■ **AIM OF THE EXERCISE**
All of the entries should be restated word for word, but without their pictures.

■ **Per-instance keypoint data**
━━━━━━━━━━
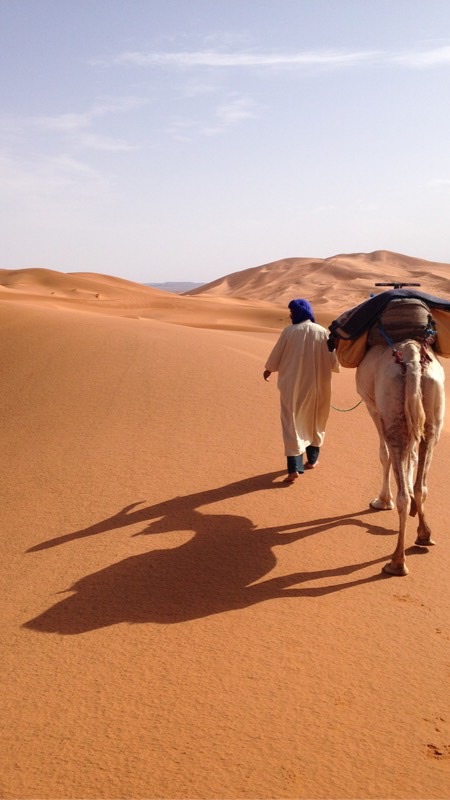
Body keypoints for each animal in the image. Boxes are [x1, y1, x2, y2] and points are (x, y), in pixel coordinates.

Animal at [356, 334, 446, 580]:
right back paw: (424, 534)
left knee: (402, 496)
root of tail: (412, 356)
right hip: (433, 411)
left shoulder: (373, 408)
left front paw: (381, 501)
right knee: (421, 484)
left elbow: (383, 454)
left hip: (391, 408)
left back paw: (396, 563)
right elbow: (411, 457)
━━━━━━━━━━
■ **SOLUTION TO THE PROBLEM**
Body keypoints for each animal in the image. Boxes are [x1, y1, x2, y2] and points are (x, y), in pixel coordinates.

Animal at [356, 334, 446, 580]:
right back paw: (424, 534)
left knee: (402, 496)
root of tail: (412, 356)
right hip: (433, 411)
left shoulder: (373, 408)
left front paw: (381, 501)
right knee: (421, 484)
left elbow: (383, 454)
left hip: (391, 408)
left back paw: (396, 563)
right elbow: (411, 457)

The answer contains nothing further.